What's up with that?
First off, JRL- Have you read that Thurston Moore penned short story? It was in this anthology of stories by rockers that came out in the '90s. It's pretty hilarious in ways that are not meant to be hilarious. I also recall a very gratuitous sex scene in there.
Okay, Wing- Yes. Yes. Yes. I understand exactly what you're saying. When I was studying writing a poet actually asked me why I wrote stories. She explained that she didn't write stories because they took too much time and she stuck with poetry because it was "short". I guess she'd never heard of book length poems. And it used to shock me when I heard someone who wanted to be a writer say they didn't like to read much, but it doesn't surprise me anymore.
I think the lack of seriousness stems from the lack of seriousness of most students at certain ages. If it's a young program, then most of those people haven't had to hold jobs or really think about what they want to do in their lives. People who enter writing programs either really believe they are going to be published writers OR they aren't worried about what kind of employment they are going to have after they finish school. If they were worrried, they'd probably have chosen another field of study that had more chance of being lucrative.

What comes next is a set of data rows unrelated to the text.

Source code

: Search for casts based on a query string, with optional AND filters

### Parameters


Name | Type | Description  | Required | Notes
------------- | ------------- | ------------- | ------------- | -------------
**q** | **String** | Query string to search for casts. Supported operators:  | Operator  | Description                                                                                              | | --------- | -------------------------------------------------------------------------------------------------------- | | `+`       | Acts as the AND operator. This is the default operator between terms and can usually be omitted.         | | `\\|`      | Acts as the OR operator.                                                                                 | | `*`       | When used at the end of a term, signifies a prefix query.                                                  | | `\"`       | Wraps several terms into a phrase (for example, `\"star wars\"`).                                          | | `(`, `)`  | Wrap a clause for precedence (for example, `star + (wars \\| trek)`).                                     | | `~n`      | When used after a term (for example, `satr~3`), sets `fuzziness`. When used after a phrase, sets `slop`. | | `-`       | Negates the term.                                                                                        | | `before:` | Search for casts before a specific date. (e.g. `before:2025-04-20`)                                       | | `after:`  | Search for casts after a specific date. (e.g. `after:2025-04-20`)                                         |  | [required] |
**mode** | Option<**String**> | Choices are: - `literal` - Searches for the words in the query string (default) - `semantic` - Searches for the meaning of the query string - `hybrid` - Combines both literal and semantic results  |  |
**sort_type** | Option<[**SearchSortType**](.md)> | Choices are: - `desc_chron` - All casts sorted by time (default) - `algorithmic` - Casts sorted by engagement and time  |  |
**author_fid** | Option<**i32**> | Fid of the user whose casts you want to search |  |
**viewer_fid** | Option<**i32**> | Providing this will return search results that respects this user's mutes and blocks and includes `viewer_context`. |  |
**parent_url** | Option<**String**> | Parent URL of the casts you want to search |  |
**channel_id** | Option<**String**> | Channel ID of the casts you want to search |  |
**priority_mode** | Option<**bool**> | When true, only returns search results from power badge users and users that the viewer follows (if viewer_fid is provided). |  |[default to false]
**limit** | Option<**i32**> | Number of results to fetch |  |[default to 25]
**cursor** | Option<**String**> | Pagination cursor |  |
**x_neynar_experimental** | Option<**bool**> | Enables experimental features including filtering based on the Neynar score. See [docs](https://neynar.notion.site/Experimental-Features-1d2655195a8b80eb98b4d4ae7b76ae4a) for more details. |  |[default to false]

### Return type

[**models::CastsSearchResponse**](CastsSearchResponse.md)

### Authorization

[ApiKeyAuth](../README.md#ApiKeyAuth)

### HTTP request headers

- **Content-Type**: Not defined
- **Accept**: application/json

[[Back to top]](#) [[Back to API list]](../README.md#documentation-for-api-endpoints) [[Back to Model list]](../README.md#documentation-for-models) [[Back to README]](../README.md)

The prospect of writing looks like "fun" on the surface, but if you really do it seriously it requires much more from you than anything that could really be considered "fun". You subject yourself to self-criticism in order to improve. You devote time that could be spent doing other things with other people. So it no longer surprises me that there aren't as many serious writers in any given program. In fact, I'm surprised at how many there are.
We can agree that poets are a different breed of writer though, can't we? I really respect poets because I cannot do what they do, but I don't claim to understand them.

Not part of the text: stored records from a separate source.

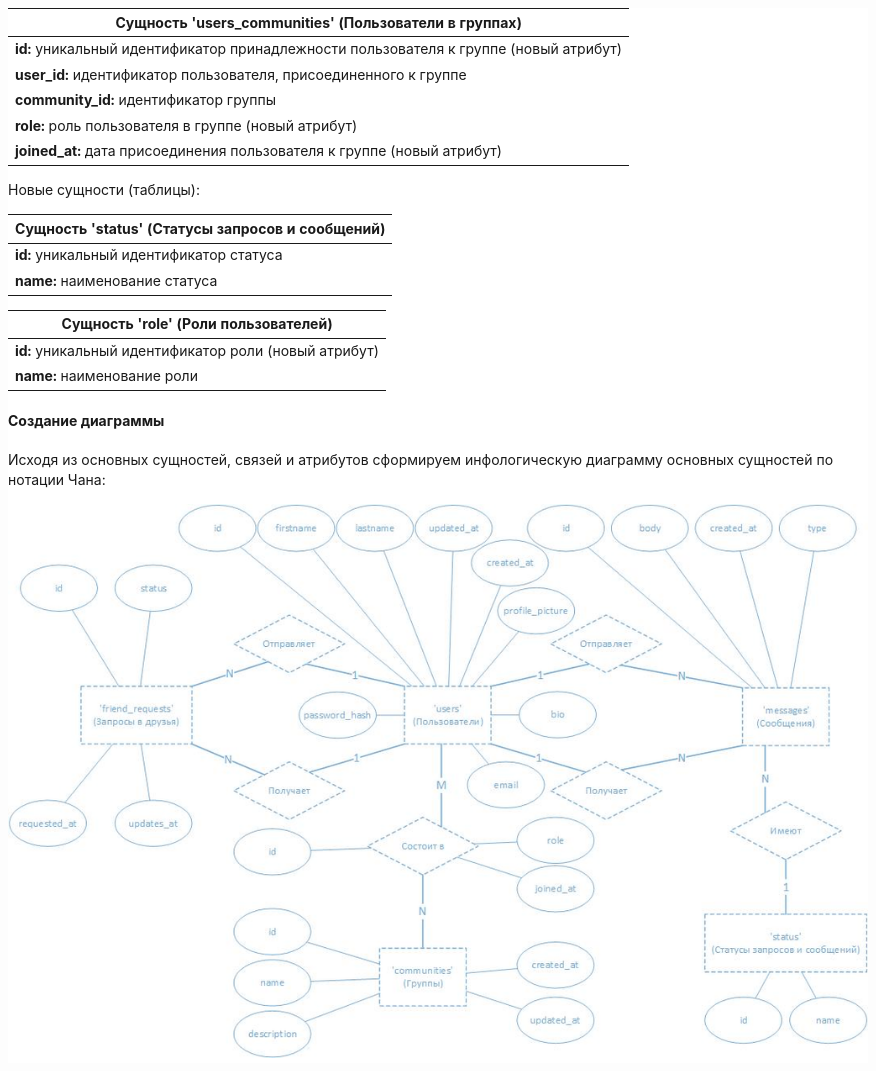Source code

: | **Сущность 'users_communities' (Пользователи в группах)**                             |
|---------------------------------------------------------------------------------------|
| **id:** уникальный идентификатор принадлежности пользователя к группе (новый атрибут) |
| **user_id:** идентификатор пользователя, присоединенного к группе                     |
| **community_id:** идентификатор группы                                                |
| **role:** роль пользователя в группе (новый атрибут)                                  |
| **joined_at:** дата присоединения пользователя к группе (новый атрибут)               |

Новые сущности (таблицы):

| **Сущность 'status' (Статусы запросов и сообщений)** |
|------------------------------------------------------|
| **id:** уникальный идентификатор статуса             |
| **name:** наименование статуса                       |

| **Сущность 'role' (Роли пользователей)**              |
|-------------------------------------------------------|
| **id:** уникальный идентификатор роли (новый атрибут) |
| **name:** наименование роли                           |

#### Создание диаграммы

Исходя из основных сущностей, связей и атрибутов сформируем инфологическую диаграмму основных сущностей по нотации Чана:

![](img/EXAM_01_DB_model.jpg)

I wouldn't want to eat a meal cooked by a chef who didn't like to eat.
I think writing, as a vocation, appears very romantic to people who don't actually do it. I know I felt that way, when I was starting out! The process of actually writing, particularly heavy revision, was rather disillusioning to me when I realized how hard it was, and how bruising to the ego. It took me most of college and all of grad school to come around and understand revision as part of the process.
Writing isn't remotely romantic to me anymore, but it is very satisfying, in ways I didn't expect it to be, when I was young.
I definitely did find it disheartening when I got my first comments back on my first works a few years ago. "You mean I have to revise these things? What's wrong with the way they are?" I read once that Joyce said that revision was the most important part of writing itself. It hasn't been until recently that I realized writing is much like the following that I read in an SAT practice test of all places (I tutor highschoolers for the SAT Verbal):
"Writing always involves someone sitting with an implement and an inchoate idea before a blank sheet of paper and in terror at the answering blankness of his or her own mind. Consequently, if one is speaking of the experience of being a writer, the only meaningful distinction is between writers who are willing to accept the risks of suffering entailed by the effort to tap their own inner potentialities of organic coherence, and those who are unable or unwilling to take such risks."
It doesn't say who the author of the essay is, but I wish I knew. I find there is some truth to it. Everytime I approach a "blank canvas" so to speak, I am filled with fear and awe at the process and the notion that I think I can do something with it.